Contro il dolore cronico in arrivo una neuromodulazione meno invasiva

neuromodulazione
Immagine di Anna Mikkelgaard via Pixabay

Il dolore cronico, dal mal di schiena ai dolori articolari, rappresenta una delle principali cause di disabilità a livello globale. Le terapie prevedono l’uso di farmaci oppioidi, che hanno vari effetti collaterali e che negli Stati Uniti sono spesso alla base di abusi – si parla della crisi degli oppioidi. Per questo, un gruppo internazionale, che include il King’s College London, ha cercato un’alternativa a questi medicinali. Il risultato è un nuovo tipo di neuromodulazione, un trattamento basato sulla stimolazione elettrica, che serve a modificare la trasmissione degli impulsi nervosi. Già impiegata per gestire il dolore cronico, la neuromodulazione in questo caso si basa sulla somministrazione di una corrente bifasica a frequenza ultra bassa. Lo studio pilota, su Science Translational Medicine, è ancora nel suo stadio iniziale anche se ci sono già buoni risultati nei ratti e in un gruppo di 20 pazienti.

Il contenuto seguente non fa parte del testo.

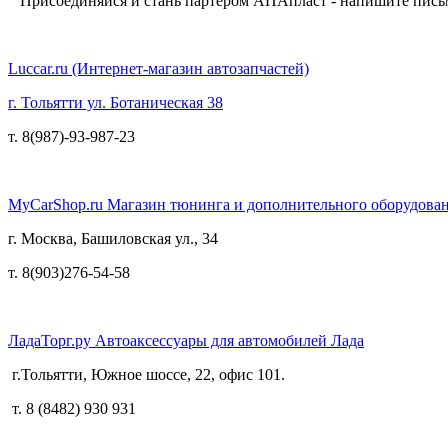
Присоединяйся и стань партером АПАпласт - напишите пись
Luccar.ru (Интернет-магазин автозапчастей)
г. Тольятти ул. Ботаническая 38
т. 8(987)-93-987-23
MyCarShop.ru Магазин тюнинга и дополнительного оборудован
г. Москва, Башиловская ул., 34
т. 8(903)276-54-58
ЛадаТорг.ру Автоаксессуары для автомобилей Лада
г.Тольятти, Южное шоссе, 22, офис 101.
т. 8 (8482) 930 931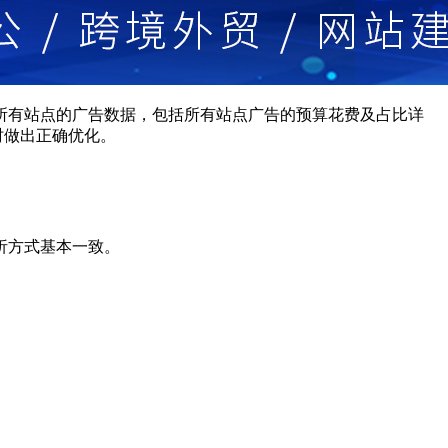
所有站点的广告数据，包括所有站点广告的预算花费及占比详
时做出正确优化。
析方式基本一致。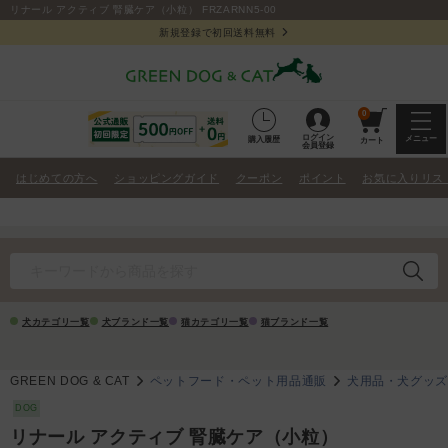
リナール アクティブ 腎臓ケア（小粒） FRZARNN5-00
新規登録で初回送料無料
0
ログイン
メニュー
購入履歴
カート
会員登録
はじめての方へ
ショッピングガイド
クーポン
ポイント
お気に入りリス
犬カテゴリ一覧
犬ブランド一覧
猫カテゴリ一覧
猫ブランド一覧
GREEN DOG & CAT
ペットフード・ペット用品通販
犬用品・犬グッ
DOG
リナール アクティブ 腎臓ケア（小粒）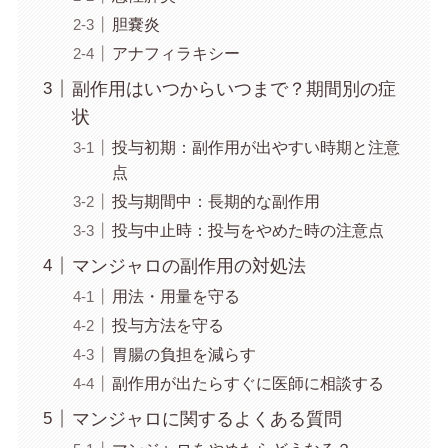
胆嚢炎
アナフィラキシー
副作用はいつからいつまで？期間別の症
状
投与初期：副作用が出やすい時期と注意
点
投与期間中：長期的な副作用
投与中止時：投与をやめた時の注意点
マンジャロの副作用の対処法
用法・用量を守る
投与方法を守る
胃腸の負担を減らす
副作用が出たらすぐに医師に相談する
マンジャロに関するよくある質問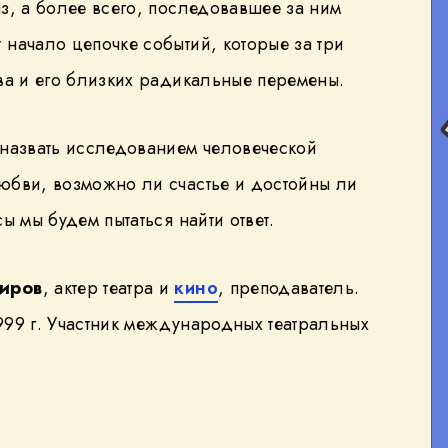
з, а более всего, последовавшее за ним
начало цепочке событий, которые за три
ва и его близких радикальные перемены.
 назвать исследованием человеческой
юбви, возможно ли счастье и достойны ли
ы мы будем пытаться найти ответ.
иров
, актер театра и
кино
, преподаватель.
999 г. Участник международных театральных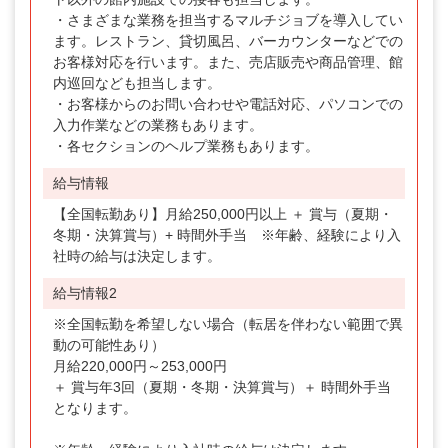
・さまざまな業務を担当するマルチジョブを導入してい
ます。レストラン、貸切風呂、バーカウンターなどでの
お客様対応を行います。また、売店販売や商品管理、館
内巡回なども担当します。
・お客様からのお問い合わせや電話対応、パソコンでの
入力作業などの業務もあります。
・各セクションのヘルプ業務もあります。
給与情報
【全国転勤あり】月給250,000円以上 ＋ 賞与（夏期・
冬期・決算賞与）+ 時間外手当 ※年齢、経験により入
社時の給与は決定します。
給与情報2
※全国転勤を希望しない場合（転居を伴わない範囲で異
動の可能性あり）
月給220,000円～253,000円
＋ 賞与年3回（夏期・冬期・決算賞与）＋ 時間外手当
となります。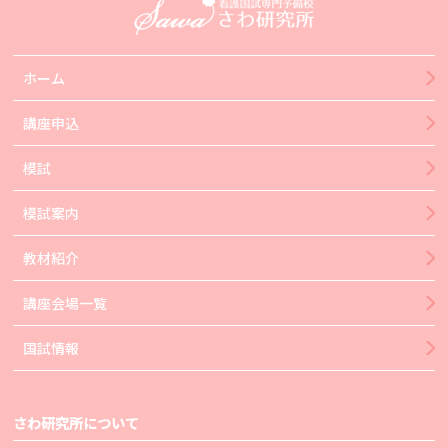
ホーム
講座申込
模試
模試案内
教材紹介
講座会場一覧
国試情報
さわ研究所について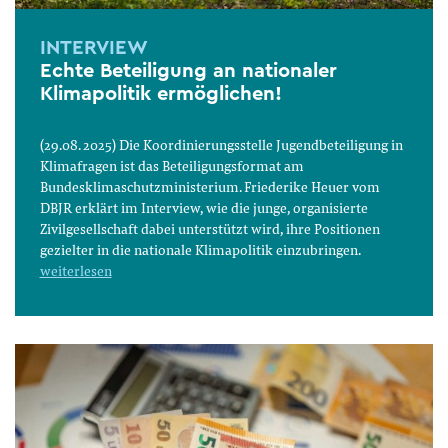
INTERVIEW
Echte Beteiligung an nationaler
Klimapolitik ermöglichen!
(29.08. 2025) Die Koordinierungsstelle Jugendbeteiligung in
Klimafragen ist das Beteiligungsformat am
Bundesklimaschutzministerium. Friederike Heuer vom
DBJR erklärt im Interview, wie die junge, organisierte
Zivilgesellschaft dabei unterstützt wird, ihre Positionen
gezielter in die nationale Klimapolitik einzubringen.
weiterlesen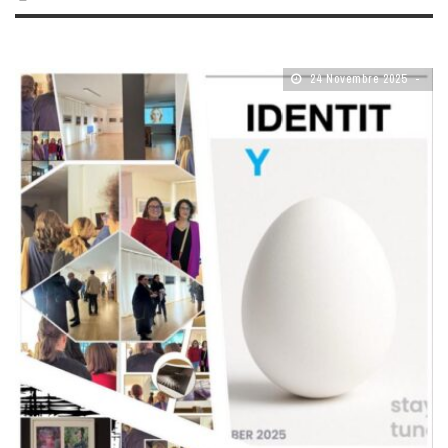
24 Novembre 2025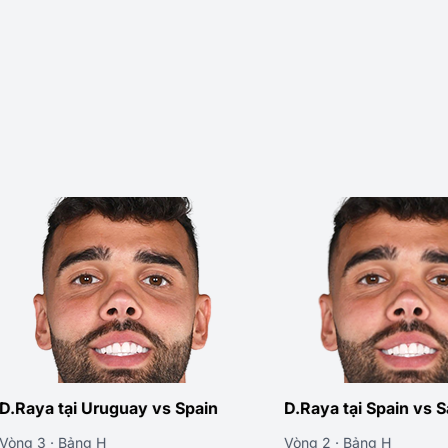
D.Raya tại Uruguay vs Spain
D.Raya tại Spain vs S
Vòng 3 · Bảng H
Vòng 2 · Bảng H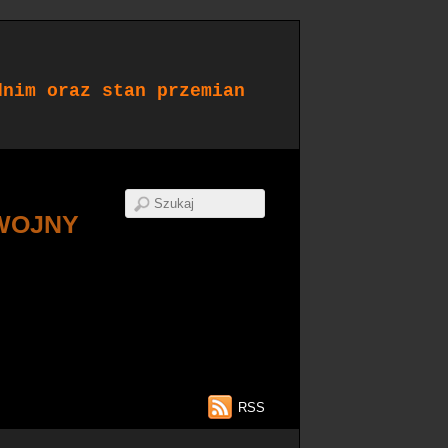
dnim oraz stan przemian
WOJNY
RSS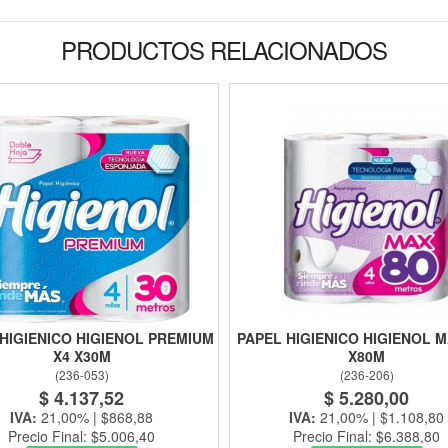
PRODUCTOS RELACIONADOS
HIGIENICO HIGIENOL PREMIUM
PAPEL HIGIENICO HIGIENOL M
X4 X30M
X80M
(
236-053
)
(
236-206
)
$ 4.137,52
$ 5.280,00
IVA:
21,00% | $868,88
IVA:
21,00% | $1.108,80
Precio Final: $5.006,40
Precio Final: $6.388,80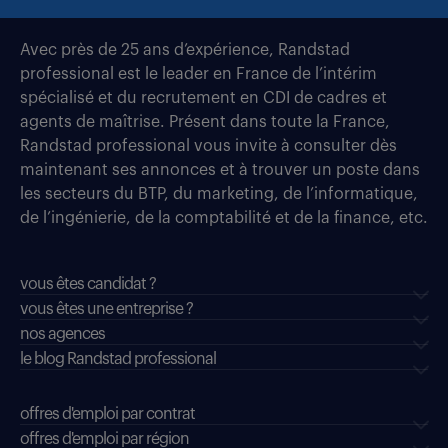
Avec près de 25 ans d’expérience, Randstad
professional est le leader en France de l’intérim
spécialisé et du recrutement en CDI de cadres et
agents de maîtrise. Présent dans toute la France,
Randstad professional vous invite à consulter dès
maintenant ses annonces et à trouver un poste dans
les secteurs du BTP, du marketing, de l’informatique,
de l’ingénierie, de la comptabilité et de la finance, etc.
vous êtes candidat ?
vous êtes une entreprise ?
nos agences
le blog Randstad professional
offres d'emploi par contrat
offres d'emploi par région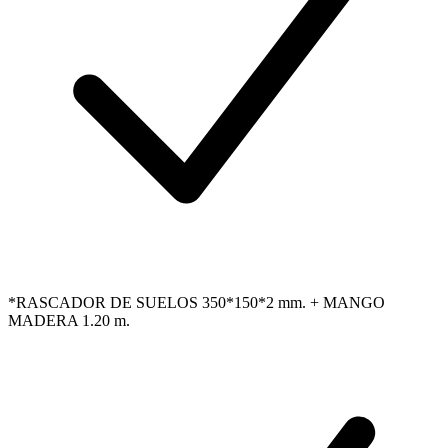
*RASCADOR DE SUELOS 350*150*2 mm. + MANGO
MADERA 1.20 m.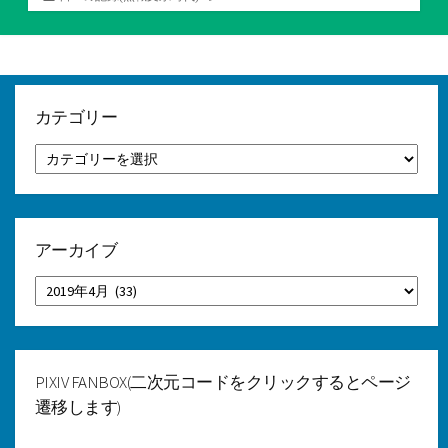
テ
ゴ
リ
ー
カテゴリー
カ
テ
ゴ
リ
ー
アーカイブ
ア
ー
カ
イ
ブ
PIXIV FANBOX(二次元コードをクリックするとページ
遷移します)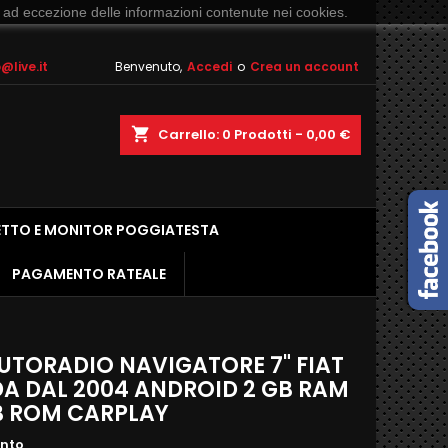
 ad eccezione delle informazioni contenute nei cookies.
live.it
Benvenuto,
Accedi
o
Crea un account
shopping_cart
Carrello:
0
Prodotti - 0,00 €
ETTO E MONITOR POGGIATESTA
PAGAMENTO RATEALE
AUTORADIO NAVIGATORE 7" FIAT
A DAL 2004 ANDROID 2 GB RAM
B ROM CARPLAY
ento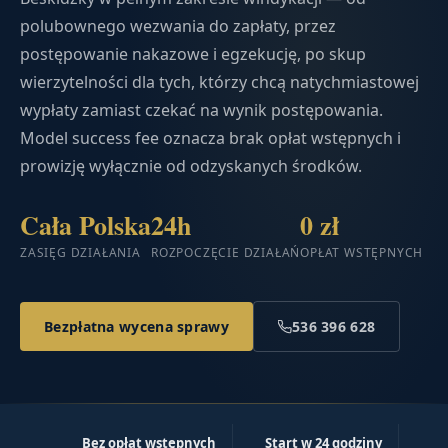
polubownego wezwania do zapłaty, przez
postępowanie nakazowe i egzekucję, po skup
wierzytelności dla tych, którzy chcą natychmiastowej
wypłaty zamiast czekać na wynik postępowania.
Model success fee oznacza brak opłat wstępnych i
prowizję wyłącznie od odzyskanych środków.
Cała Polska
24h
0 zł
ZASIĘG DZIAŁANIA
ROZPOCZĘCIE DZIAŁAŃ
OPŁAT WSTĘPNYCH
Bezpłatna wycena sprawy
536 396 628
Bez opłat wstępnych
Start w 24 godziny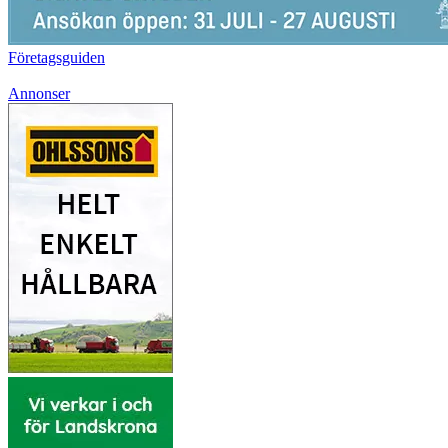
Företagsguiden
Annonser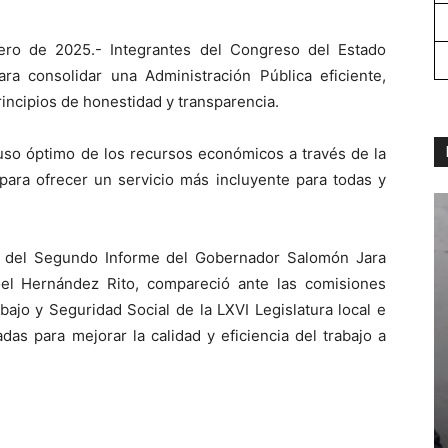
ro de 2025.- Integrantes del Congreso del Estado
ra consolidar una Administración Pública eficiente,
incipios de honestidad y transparencia.
 uso óptimo de los recursos económicos a través de la
ara ofrecer un servicio más incluyente para todas y
a del Segundo Informe del Gobernador Salomón Jara
oel Hernández Rito, compareció ante las comisiones
bajo y Seguridad Social de la LXVI Legislatura local e
as para mejorar la calidad y eficiencia del trabajo a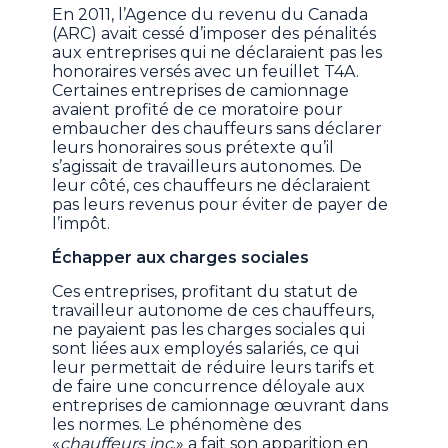
En 2011, l’Agence du revenu du Canada
(ARC) avait cessé d’imposer des pénalités
aux entreprises qui ne déclaraient pas les
honoraires versés avec un feuillet T4A.
Certaines entreprises de camionnage
avaient profité de ce moratoire pour
embaucher des chauffeurs sans déclarer
leurs honoraires sous prétexte qu’il
s’agissait de travailleurs autonomes. De
leur côté, ces chauffeurs ne déclaraient
pas leurs revenus pour éviter de payer de
l’impôt.
Échapper aux charges sociales
Ces entreprises, profitant du statut de
travailleur autonome de ces chauffeurs,
ne payaient pas les charges sociales qui
sont liées aux employés salariés, ce qui
leur permettait de réduire leurs tarifs et
de faire une concurrence déloyale aux
entreprises de camionnage œuvrant dans
les normes. Le phénomène des
«
chauffeurs inc
.» a fait son apparition en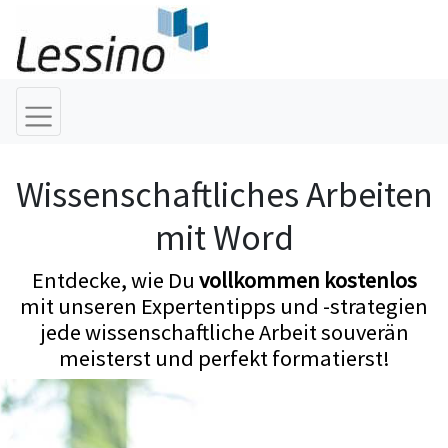
Wissenschaftliches Arbeiten
mit Word
Entdecke, wie Du
vollkommen kostenlos
mit unseren Expertentipps und -strategien
jede wissenschaftliche Arbeit souverän
meisterst und perfekt formatierst!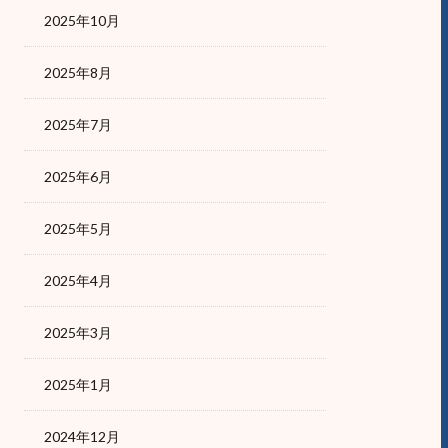
2025年10月
2025年8月
2025年7月
2025年6月
2025年5月
2025年4月
2025年3月
2025年1月
2024年12月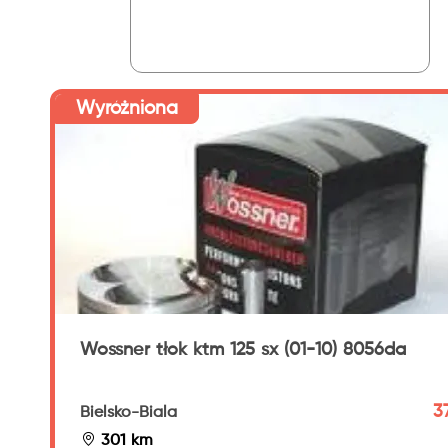
Wyróżniona
Wossner tłok ktm 125 sx (01-10) 8056da
3
Bielsko-Biala
301 km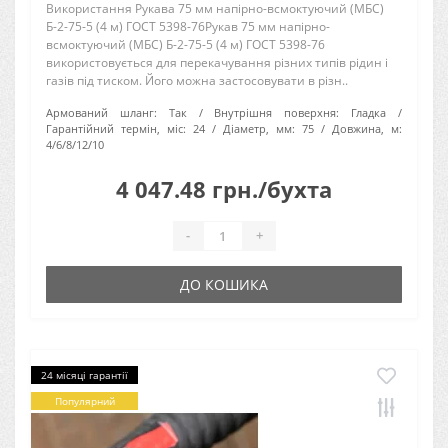
Використання Рукава 75 мм напірно-всмоктуючий (МБС)
Б-2-75-5 (4 м) ГОСТ 5398-76Рукав 75 мм напірно-
всмоктуючий (МБС) Б-2-75-5 (4 м) ГОСТ 5398-76
використовується для перекачування різних типів рідин і
газів під тиском. Його можна застосовувати в різн..
Армований шланг:
Так
Внутрішня поверхня:
Гладка
Гарантійний термін, міс:
24
Діаметр, мм:
75
Довжина, м:
4/6/8/12/10
4 047.48 грн./бухта
-
+
ДО КОШИКА
24 місяці гарантії
Популярний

La neuromodulazione contro il dolore cronico

Il dolore cronico, che dura tre mesi o più, si presenta quando i nervi continuano a inviare segnali al cervello dopo che la fonte originaria del dolore è stata eliminata. Per interrompere questa comunicazione, la neuromodulazione agisce sui nervi interessati e blocca la trasmissione dei segnali dolorosi. Per farlo si serve dell’impianto di elettrodi e generatori di impulsi, oppure di sistemi di infusione (in questo caso l’azione è chimica). Gli autori hanno sviluppato un nuovo metodo di neuromodulazione elettrica che, a differenza di quelli attualmente impiegati, potrebbe ridurre i danni locali ai tessuti. Oggi, infatti, come spiegano i ricercatori, i sistemi in uso possono essere invasivi, avere risultati variabili e causare vari effetti collaterali. La corrente utilizzata è alternata bifasica, dunque non continua, e questo consente di ridurre i potenziali danni ai tessuti, la frequenza è ultra-bassa.

Dolore cronico, i primi risultati sono favorevoli

Gli elettrodi sono inseriti per via percutanea nelle zampe posteriori e inviano la corrente al ganglio della radice dorsale, nodulo che contiene il corpo del neurone. Dopo vari test nei ratti i ricercatori hanno provato il nuovo metodo su 20 pazienti con dolore alle gambe e mal di schiena cronico. L’intervento prevedeva 5 trattamenti di neuromodulazione in un intervallo di due settimane. Dopo questo periodo i partecipanti hanno indicato una riduzione del mal di schiena fino al 90% e dei dolori alle gambe fino al 50%. Ben 16 persone su 20 si sono dichiarate “molto soddisfatte” durante il follow up. La terapia è stato ben tollerata e gli eventi avversi erano tutti di lieve entità.

Siamo solo agli inizi e la ricerca è uno studio pilota, tuttavia la nuova tecnica potrebbe aprire prospettive di studio e di trattamento. Ricordando che a soffrire non sono in pochi: secondo alcuni dati Istat riportati in una pubblicazione sul tema, il dolore cronico colpisce più del 20% della popolazione italiana – percentuale simile negli Usa, dove si è svolto lo studio.